◆ RECORD EXCERPTS ◆

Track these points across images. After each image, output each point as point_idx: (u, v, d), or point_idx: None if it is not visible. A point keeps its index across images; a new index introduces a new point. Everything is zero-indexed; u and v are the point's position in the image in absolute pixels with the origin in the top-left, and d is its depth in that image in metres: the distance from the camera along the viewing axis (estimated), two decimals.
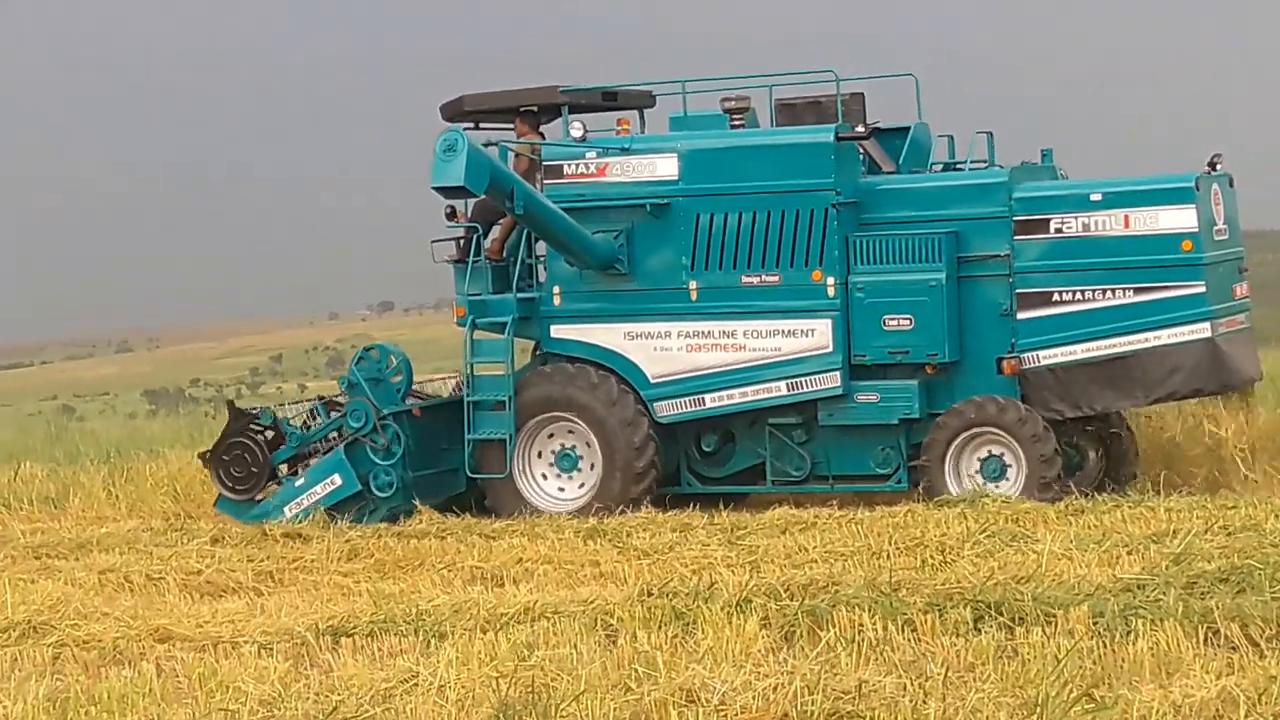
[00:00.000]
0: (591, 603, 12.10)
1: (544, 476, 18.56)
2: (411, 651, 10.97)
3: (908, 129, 18.59)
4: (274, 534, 17.03)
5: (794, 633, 10.90)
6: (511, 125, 19.40)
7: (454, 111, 19.24)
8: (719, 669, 9.73)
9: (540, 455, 18.55)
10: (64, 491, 20.74)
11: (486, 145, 17.97)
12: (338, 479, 18.58)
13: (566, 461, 18.51)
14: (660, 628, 11.07)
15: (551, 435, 18.54)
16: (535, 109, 19.27)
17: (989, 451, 17.15)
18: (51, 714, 9.80)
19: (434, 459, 18.96)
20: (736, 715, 9.04)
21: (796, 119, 18.49)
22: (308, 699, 9.83)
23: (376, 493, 18.58)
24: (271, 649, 11.35)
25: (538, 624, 11.54)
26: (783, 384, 17.87)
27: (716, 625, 10.88)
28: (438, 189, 17.35)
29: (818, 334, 17.77)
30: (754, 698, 9.14)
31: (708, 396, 18.08)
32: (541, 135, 19.28)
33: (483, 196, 17.68)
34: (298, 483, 18.76)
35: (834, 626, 10.77)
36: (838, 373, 17.62)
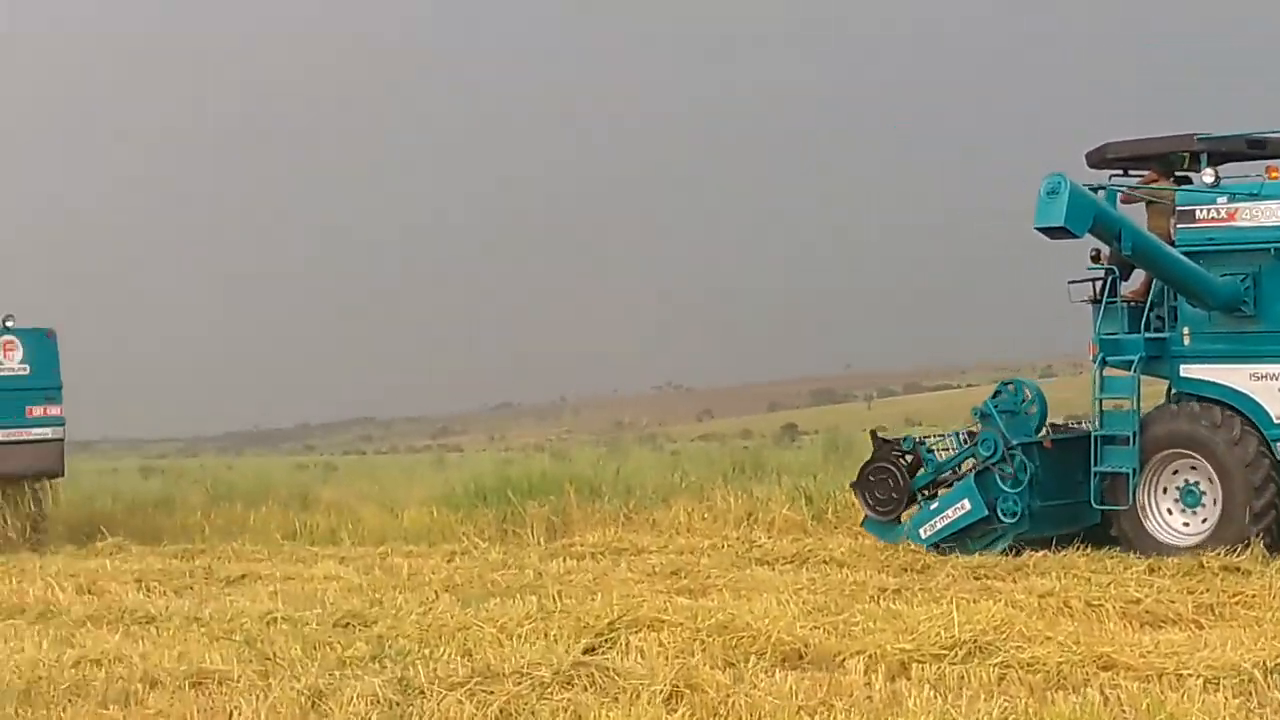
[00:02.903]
0: None
1: (1169, 511, 19.07)
2: None
3: None
4: (1211, 566, 16.99)
5: None
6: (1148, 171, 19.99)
7: (1098, 159, 20.01)
8: None
9: (1165, 490, 19.11)
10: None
11: (1095, 190, 18.72)
12: (967, 504, 19.69)
13: (1190, 498, 18.89)
14: None
15: (1176, 471, 19.04)
16: (1181, 156, 19.66)
17: None
18: None
19: (1065, 490, 19.69)
20: None
21: None
22: None
23: (1003, 519, 19.61)
24: (1218, 684, 11.10)
25: None
26: None
27: None
28: (1040, 229, 18.03)
29: None
30: None
31: None
32: (1176, 181, 19.69)
33: (1084, 236, 18.25)
34: (932, 506, 20.09)
35: None
36: None
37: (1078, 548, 18.77)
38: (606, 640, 12.86)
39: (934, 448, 20.67)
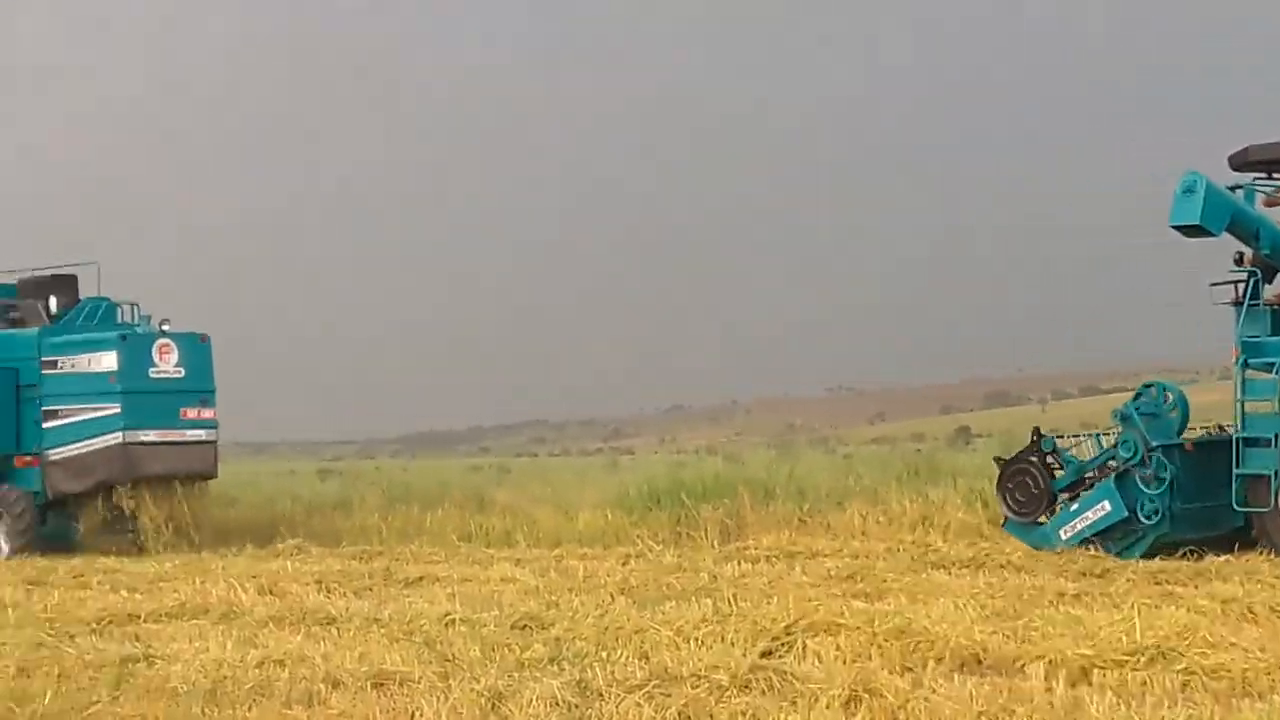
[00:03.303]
0: None
1: None
2: None
3: None
4: None
5: None
6: None
7: (1241, 161, 19.77)
8: None
9: None
10: None
11: (1234, 189, 18.77)
12: (1106, 505, 19.86)
13: None
14: None
15: None
16: None
17: None
18: None
19: (1207, 493, 19.63)
20: None
21: None
22: None
23: (1143, 520, 19.71)
24: None
25: None
26: None
27: None
28: (1175, 228, 18.21)
29: None
30: None
31: None
32: None
33: (1221, 235, 18.44)
34: (1072, 507, 20.25)
35: None
36: None
37: (1261, 553, 18.47)
38: (783, 644, 12.83)
39: (1074, 450, 20.88)
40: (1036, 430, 21.37)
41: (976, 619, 13.90)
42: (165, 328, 27.76)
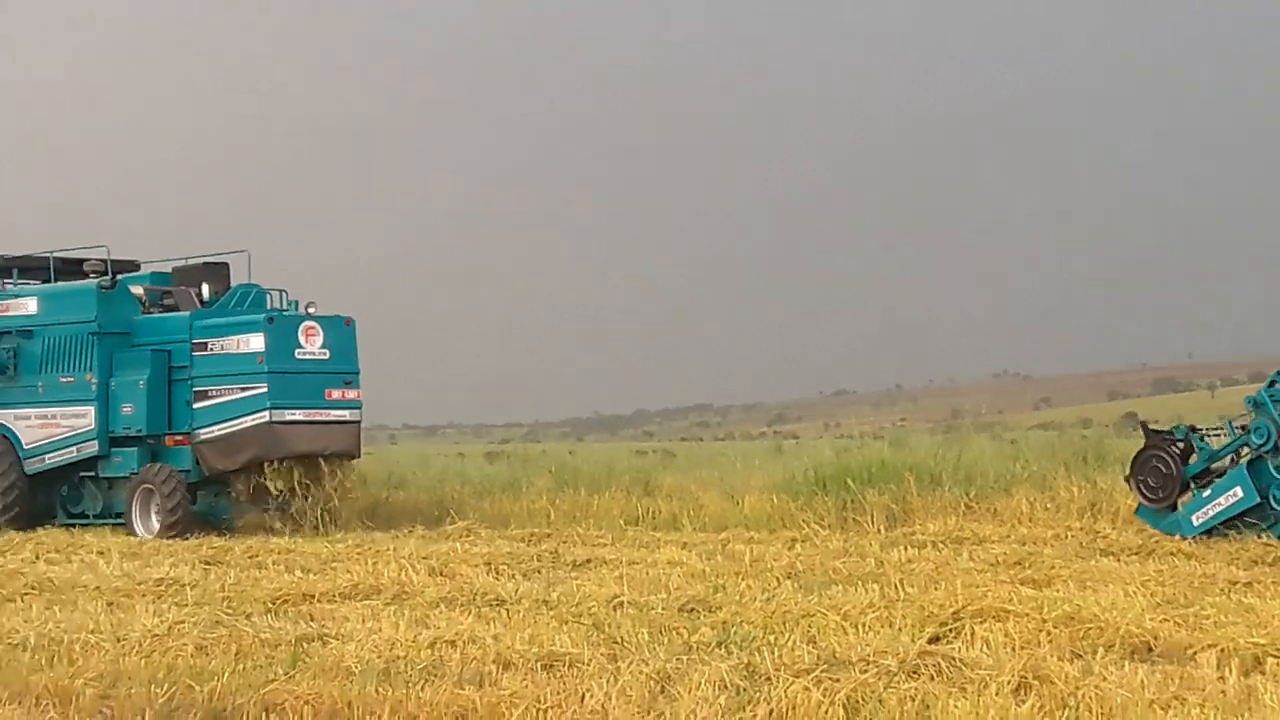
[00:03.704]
0: None
1: None
2: None
3: None
4: None
5: None
6: None
7: None
8: None
9: None
10: None
11: None
12: (1239, 492, 19.93)
13: None
14: None
15: None
16: None
17: None
18: None
19: None
20: None
21: None
22: None
23: (1275, 506, 19.79)
24: None
25: None
26: None
27: None
28: None
29: None
30: None
31: None
32: None
33: None
34: (1204, 494, 20.30)
35: None
36: None
37: None
38: (951, 630, 12.82)
39: (1206, 435, 20.89)
40: (1144, 424, 21.69)
41: (1146, 606, 13.79)
42: (311, 310, 28.51)
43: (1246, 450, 20.20)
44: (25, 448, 29.72)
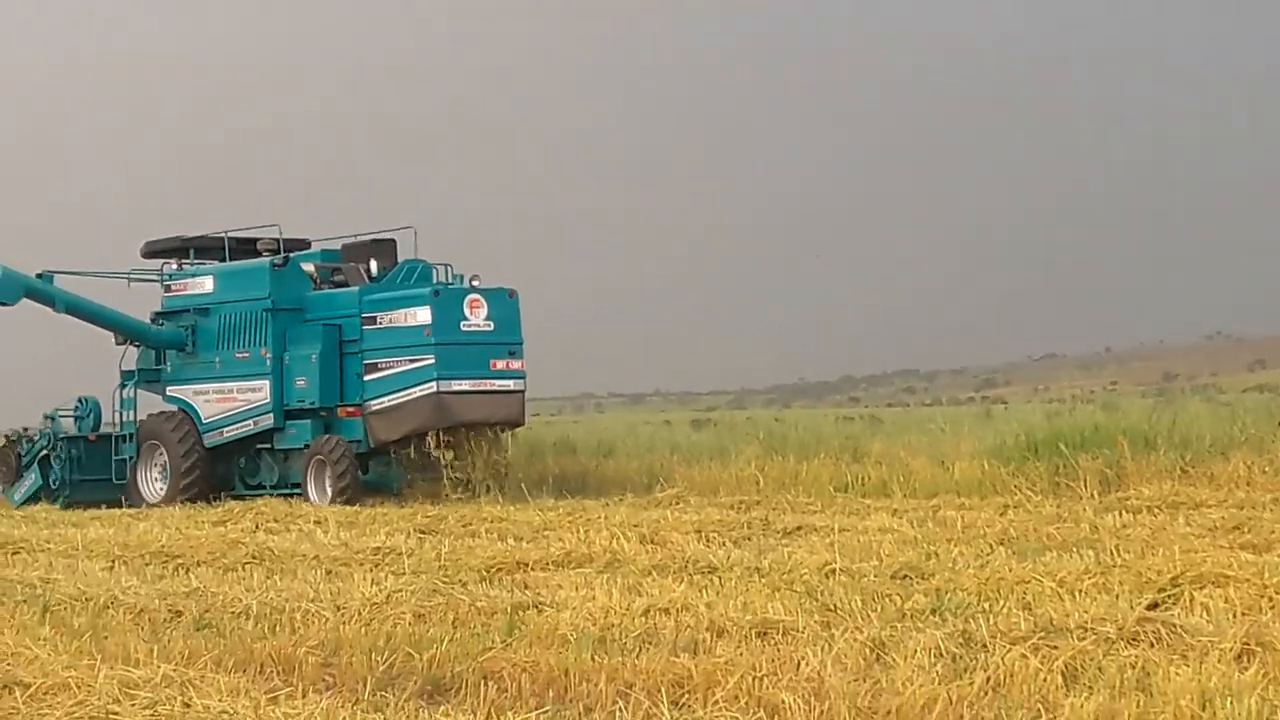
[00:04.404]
0: None
1: None
2: None
3: None
4: None
5: None
6: None
7: None
8: None
9: None
10: None
11: None
12: None
13: None
14: None
15: None
16: None
17: None
18: None
19: None
20: None
21: None
22: None
23: None
24: None
25: None
26: None
27: None
28: None
29: None
30: None
31: None
32: None
33: None
34: None
35: None
36: None
37: None
38: (1169, 596, 12.61)
39: None
40: None
41: None
42: (475, 284, 29.15)
43: None
44: (204, 422, 30.94)
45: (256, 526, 22.89)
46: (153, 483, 31.21)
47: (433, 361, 28.28)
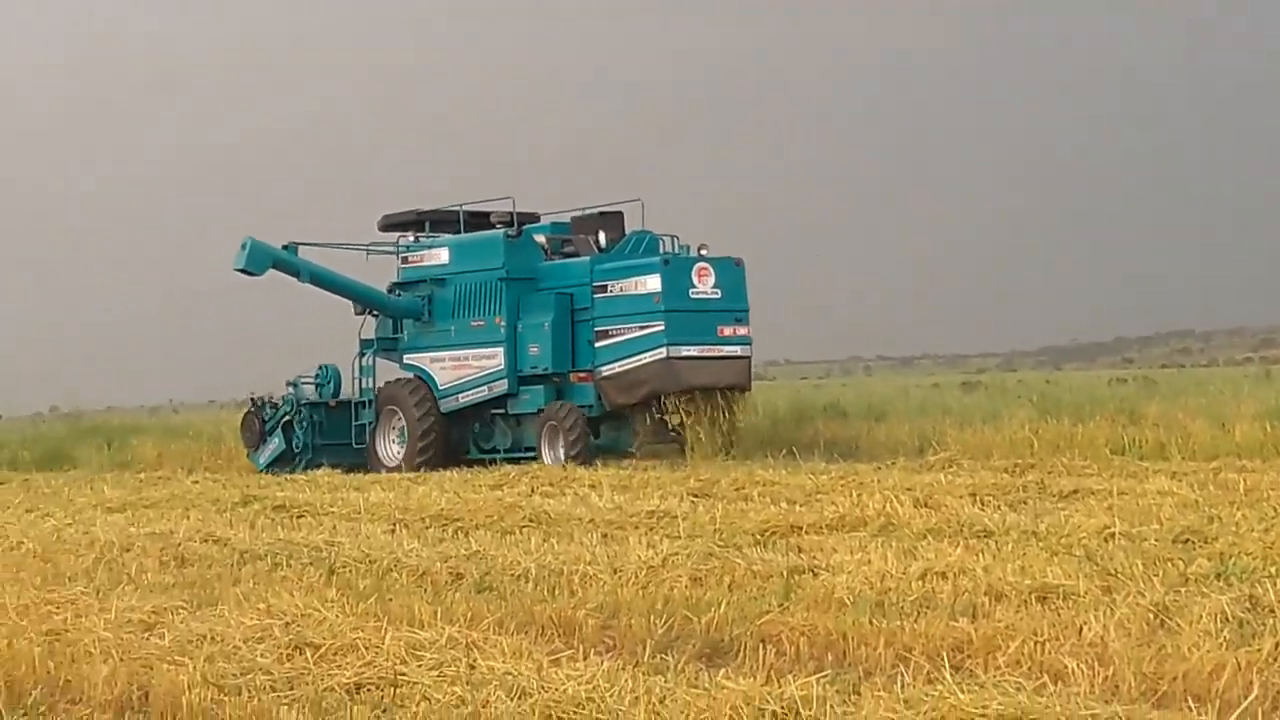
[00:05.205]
0: None
1: None
2: None
3: None
4: None
5: None
6: None
7: None
8: None
9: None
10: None
11: None
12: None
13: None
14: None
15: None
16: None
17: None
18: None
19: None
20: None
21: None
22: None
23: None
24: None
25: None
26: None
27: None
28: None
29: None
30: None
31: None
32: None
33: None
34: None
35: None
36: None
37: None
38: None
39: None
40: None
41: None
42: (703, 252, 29.93)
43: None
44: (440, 388, 32.09)
45: (532, 490, 23.22)
46: (390, 446, 32.46)
47: (663, 328, 29.14)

◆ WORK INSTRUCTIONS ◆
An exact copy is needed of the stretch above that opens with the line containing "1: (544, 476, 18.56)" and closes with the line containing "42: (165, 328, 27.76)"; the pictures are not part of it.

◆ OUTPUT OF THE TASK ◆
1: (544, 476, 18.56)
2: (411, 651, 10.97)
3: (908, 129, 18.59)
4: (274, 534, 17.03)
5: (794, 633, 10.90)
6: (511, 125, 19.40)
7: (454, 111, 19.24)
8: (719, 669, 9.73)
9: (540, 455, 18.55)
10: (64, 491, 20.74)
11: (486, 145, 17.97)
12: (338, 479, 18.58)
13: (566, 461, 18.51)
14: (660, 628, 11.07)
15: (551, 435, 18.54)
16: (535, 109, 19.27)
17: (989, 451, 17.15)
18: (51, 714, 9.80)
19: (434, 459, 18.96)
20: (736, 715, 9.04)
21: (796, 119, 18.49)
22: (308, 699, 9.83)
23: (376, 493, 18.58)
24: (271, 649, 11.35)
25: (538, 624, 11.54)
26: (783, 384, 17.87)
27: (716, 625, 10.88)
28: (438, 189, 17.35)
29: (818, 334, 17.77)
30: (754, 698, 9.14)
31: (708, 396, 18.08)
32: (541, 135, 19.28)
33: (483, 196, 17.68)
34: (298, 483, 18.76)
35: (834, 626, 10.77)
36: (838, 373, 17.62)
[00:02.903]
0: None
1: (1169, 511, 19.07)
2: None
3: None
4: (1211, 566, 16.99)
5: None
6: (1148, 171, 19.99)
7: (1098, 159, 20.01)
8: None
9: (1165, 490, 19.11)
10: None
11: (1095, 190, 18.72)
12: (967, 504, 19.69)
13: (1190, 498, 18.89)
14: None
15: (1176, 471, 19.04)
16: (1181, 156, 19.66)
17: None
18: None
19: (1065, 490, 19.69)
20: None
21: None
22: None
23: (1003, 519, 19.61)
24: (1218, 684, 11.10)
25: None
26: None
27: None
28: (1040, 229, 18.03)
29: None
30: None
31: None
32: (1176, 181, 19.69)
33: (1084, 236, 18.25)
34: (932, 506, 20.09)
35: None
36: None
37: (1078, 548, 18.77)
38: (606, 640, 12.86)
39: (934, 448, 20.67)
[00:03.303]
0: None
1: None
2: None
3: None
4: None
5: None
6: None
7: (1241, 161, 19.77)
8: None
9: None
10: None
11: (1234, 189, 18.77)
12: (1106, 505, 19.86)
13: None
14: None
15: None
16: None
17: None
18: None
19: (1207, 493, 19.63)
20: None
21: None
22: None
23: (1143, 520, 19.71)
24: None
25: None
26: None
27: None
28: (1175, 228, 18.21)
29: None
30: None
31: None
32: None
33: (1221, 235, 18.44)
34: (1072, 507, 20.25)
35: None
36: None
37: (1261, 553, 18.47)
38: (783, 644, 12.83)
39: (1074, 450, 20.88)
40: (1036, 430, 21.37)
41: (976, 619, 13.90)
42: (165, 328, 27.76)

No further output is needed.